Подготовка токенов. Выпуск ключей и сертификата пользователей

  1. Подключить устройство, которое следует подготовить. В зависимости от используемой модели токена (PKI или GOST), в дальнейшем требуется использовать определенную библиотеку ( libjcPKCS11-2.so или libASEP11.so). Узнать, где расположены библиотеки можно с помощью команды:

    dpkg -L jcpkcs11-2 | egrep "(libjcPKCS11-2.so|libASEP11.so)"

    /usr/lib/libASEP11.so
    /usr/lib/libjcPKCS11-2.so.2.7.3

    Далее предполагается, что библиотеки расположены в каталоге /usr/lib/.

  2. Проверить работоспособность  JaCarta:

    1. При использовании библиотеки libjcPKCS11-2.so (для JaCarta PKI/ГОСТ/FLASH):

      pkcs11-tool --module /usr/lib/libjcPKCS11-2.so -T

    2. при использовании библиотеки libASEP11.so (для JaCarta PKI):

      pkcs11-tool --module /usr/lib/libASEP11.so -T

  3. Инициализировать токен:

    Внимание! Инициализация устройства удалит все данные на JaCarta PKI без возможности восстановления. 

    pkcs11-tool --slot 0x1ffff --init-token --so-pin 00000000 --label 'JaCarta PKI' --module /usr/lib/libjcPKCS11-2.so

  4. Задать ПИН-код пользователя:

    pkcs11-tool --slot 0x1ffff --init-pin --so-pin 00000000 --login --pin 11111111 --module /usr/lib/libjcPKCS11-2.so

    --slot 0x1ffff — указывает используемый виртуальный слот токена. Как правило, это слот 0, но могут быть и другие значения – 1,2 и т.д.;
    --init-token – команда инициализации токена;
    --pin - пин код пользователя JaCarta. По умолчанию имеет значение 11111111;
    --so-pin 00000000 – ПИН код администратора JaCarta PKI. По умолчанию имеет значение 00000000;
    --label 'JaCarta PKI' - метка(название) устройства;
    --module - указывает путь до библиотеки libjcPKCS11-2.so

  5. Создать на устройстве пару ключей:

    pkcs11-tool --slot 0x1ffff --login --pin 11111111 --keypairgen --key-type rsa:2048 --id 33 --label “2fa_test1_key” --module /usr/lib/libjcPKCS11-2.so

    -keypairgen --key-type rsa:2048 — указывает, что должны быть сгенерированы RSA ключи длиной 2048 бит; 
    --id 33 — устанавливает атрибут CKA_ID ключа.
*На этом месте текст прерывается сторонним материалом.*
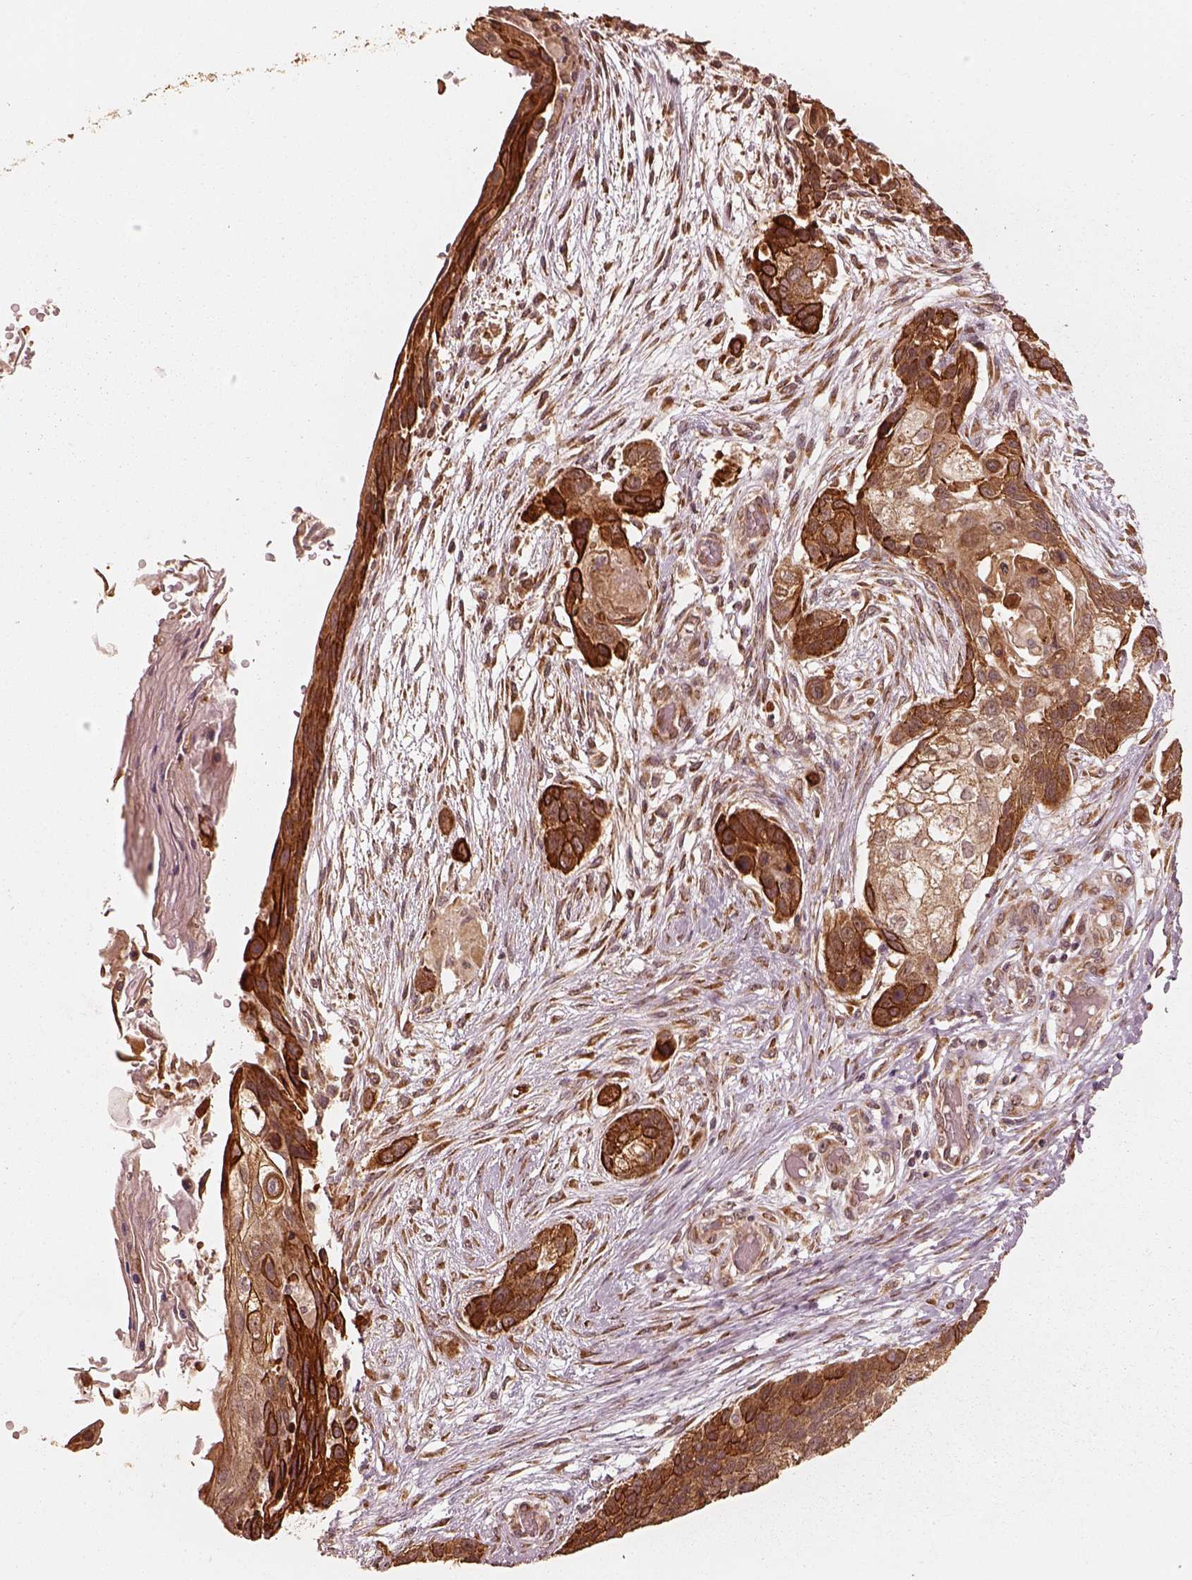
{"staining": {"intensity": "strong", "quantity": ">75%", "location": "cytoplasmic/membranous"}, "tissue": "lung cancer", "cell_type": "Tumor cells", "image_type": "cancer", "snomed": [{"axis": "morphology", "description": "Squamous cell carcinoma, NOS"}, {"axis": "topography", "description": "Lung"}], "caption": "Immunohistochemical staining of human squamous cell carcinoma (lung) exhibits strong cytoplasmic/membranous protein expression in approximately >75% of tumor cells.", "gene": "DNAJC25", "patient": {"sex": "male", "age": 69}}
CKA_ID может быть любым; 
    --label “test1 key” — устанавливает атрибут CKA_LABEL(имя) ключа. Атрибут может быть любым; 

  6. Создать запрос на сертификат с помощью инструмента openssl. Для этого выполнить следующие команды:

    В Astra Linux Special Edition РУСБ.10015-01 (очередное обновление 1.6) pkcs11 libengine-pkcs11-openssl версии 1.0.2 не совместим с библиотекой libjcPKCS11-2.so. Для корректного функционирования, следует:

    Используемый для генерации сертификата закрытый ключ идентифицируется парой <десятичный_номер_слота>:<id>. Для токенов Рутокен слоты нумеруются числами вида 0x1, 0x2 и т.д., для токенов Аладдин слоты нумеруются как 0x1ffff, 0x2ffff и т.д. Слоту 0x1ffff соответствует десятичный номер 131071 (используется ниже в примере команды):

    openssl

    OpenSSL> engine dynamic -pre SO_PATH:/usr/lib/x86_64-linux-gnu/engines-1.1/pkcs11.so -pre ID:pkcs11 -pre LIST_ADD:1  -pre LOAD -pre MODULE_PATH:/usr/lib/libjcPKCS11-2.so
    (dynamic) Dynamic engine loading support
    [Success]: SO_PATH:/usr/lib/x86_64-linux-gnu/engines-1.1/pkcs11.so
    [Success]: ID:pkcs11
    [Success]: LIST_ADD:1
    [Success]: LOAD
    [Success]: MODULE_PATH:/usr/lib/libjcPKCS11-2.so
    Loaded: (pkcs11) pkcs11 engine
    OpenSSL> req -engine pkcs11 -new -key 131071:33 -keyform engine -out client.req 
    engine "pkcs11" set.
    Enter PKCS#11 token PIN for JaCarta ECP <AstraLinux>:
    You are about to be asked to enter information that will be incorporated
    into your certificate request.
    What you are about to enter is what is called a Distinguished Name or a DN.
    There are quite a few fields but you can leave some blank
    For some fields there will be a default value,
    If you enter '.', the field will be left blank.
    -----
    Country Name (2 letter code) [AU]:RU
    State or Province Name (full name) [Some-State]:Moscow
    Locality Name (eg, city) []:
    Organization Name (eg, company) [Internet Widgits Pty Ltd]: Rusbitech  
    Organizational Unit Name (eg, section) []: Astra
    Common Name (e.g. server FQDN or YOUR name) []:test1 (!Ваш_Пользователь!)
    Email Address []:*********
     
    OpenSSL> exit

    -new -key 131071:33, где 131071— номер виртуального слота с устройством (0x1ffff) , 33— атрибут CKA_ID раннее сгенерированных ключей.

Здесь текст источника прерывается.